Brad,

I assume $x$ is an integer. Set $w=\exp (2i\pi /x)$. Now try expanding:

$1+e^w+e^{w^2}+\dots +e^{w^{x-1}}$

Note that it is:

$\sum _{m=0}^{x-1}{e}^{w^m}=\sum _{m=0}^{x-1}\sum _{n=0}^{\infty }{w}^{mn}/n!=\sum _{n=0}^{\infty }\sum _{m=0}^{x-1}{w}^{mn}/n!=\sum _{n=0}^{\infty }1/n!\times [1+w^n+w^{2n}+\dots +w^{(x-1)n}]$

The term in square brackets is obviously $x$ if $w^n=1$, i.e. if $n$ is a multiple of $x$; otherwise it's 0 (using theformula for a geometric progression). So the expression is:

$\sum _{n=0}^{\infty }1/n!\times x$

where the sum is now only over values of $n$ which are multiples of $x$. Therefore it works out as $x(1/0!+1/x!+1/(2x)!+\dots )$ which is $x$ times your original sum.
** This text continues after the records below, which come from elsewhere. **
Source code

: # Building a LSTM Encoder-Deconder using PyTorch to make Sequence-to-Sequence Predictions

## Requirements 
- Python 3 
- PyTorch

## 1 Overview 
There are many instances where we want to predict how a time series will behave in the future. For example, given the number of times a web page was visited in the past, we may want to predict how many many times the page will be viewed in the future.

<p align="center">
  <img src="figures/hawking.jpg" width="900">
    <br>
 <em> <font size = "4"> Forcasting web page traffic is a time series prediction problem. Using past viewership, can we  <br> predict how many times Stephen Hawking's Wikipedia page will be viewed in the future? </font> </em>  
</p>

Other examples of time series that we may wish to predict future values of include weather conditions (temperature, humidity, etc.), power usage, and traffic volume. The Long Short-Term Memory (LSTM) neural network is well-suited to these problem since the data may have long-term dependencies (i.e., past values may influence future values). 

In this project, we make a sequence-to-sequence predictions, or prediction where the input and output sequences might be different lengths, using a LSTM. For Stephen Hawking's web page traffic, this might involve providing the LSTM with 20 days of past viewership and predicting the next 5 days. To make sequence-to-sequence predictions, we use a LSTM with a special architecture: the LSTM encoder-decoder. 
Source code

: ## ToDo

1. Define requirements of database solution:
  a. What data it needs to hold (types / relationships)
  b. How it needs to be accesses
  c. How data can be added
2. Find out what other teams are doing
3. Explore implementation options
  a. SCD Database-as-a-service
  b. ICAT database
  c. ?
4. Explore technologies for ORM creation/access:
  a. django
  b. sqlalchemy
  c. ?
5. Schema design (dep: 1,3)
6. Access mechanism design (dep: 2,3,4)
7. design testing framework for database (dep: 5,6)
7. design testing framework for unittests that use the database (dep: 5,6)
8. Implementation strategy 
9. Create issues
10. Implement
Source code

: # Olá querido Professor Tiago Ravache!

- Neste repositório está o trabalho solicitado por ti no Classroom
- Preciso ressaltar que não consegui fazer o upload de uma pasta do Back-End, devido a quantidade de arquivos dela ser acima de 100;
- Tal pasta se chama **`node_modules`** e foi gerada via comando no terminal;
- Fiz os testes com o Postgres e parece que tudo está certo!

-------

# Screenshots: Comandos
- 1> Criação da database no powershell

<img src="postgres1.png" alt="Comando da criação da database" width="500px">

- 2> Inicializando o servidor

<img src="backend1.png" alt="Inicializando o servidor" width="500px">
So your original sum is:

$1/x\times \sum _{m=0}^{x-1}{e}^{w^m}$ (*)

We can write this in terms of trig functions, using the fact that $w^m=\exp (2\pi im/x)=\cos (2\pi m/x)+i\sin (2\pi m/x)$ we get your sum to be:

$1/x\times \sum _{m=0}^{x-1}{e}^{\cos (2\pi m/x)+i\sin (2\pi m/x)}$

$=1/x\times \sum _{m=0}^{x-1}{e}^{\cos (2\pi m/x)}(\cos (\sin (2\pi m/x))+i\sin (\sin (2\pi m/x)))$

But since the answer is real, the imaginary part must vanish.

[Which means that we have proven, as a bonus, that

$\sum _{m=0}^{x-1}{e}^{\cos (2\pi m/x)}\sin (\sin (2\pi m/x))=0$]

So your sum works out as:

$1/x\times \sum _{m=0}^{x-1}{e}^{\cos (2\pi m/x)}\cos (\sin (2\pi m/x))$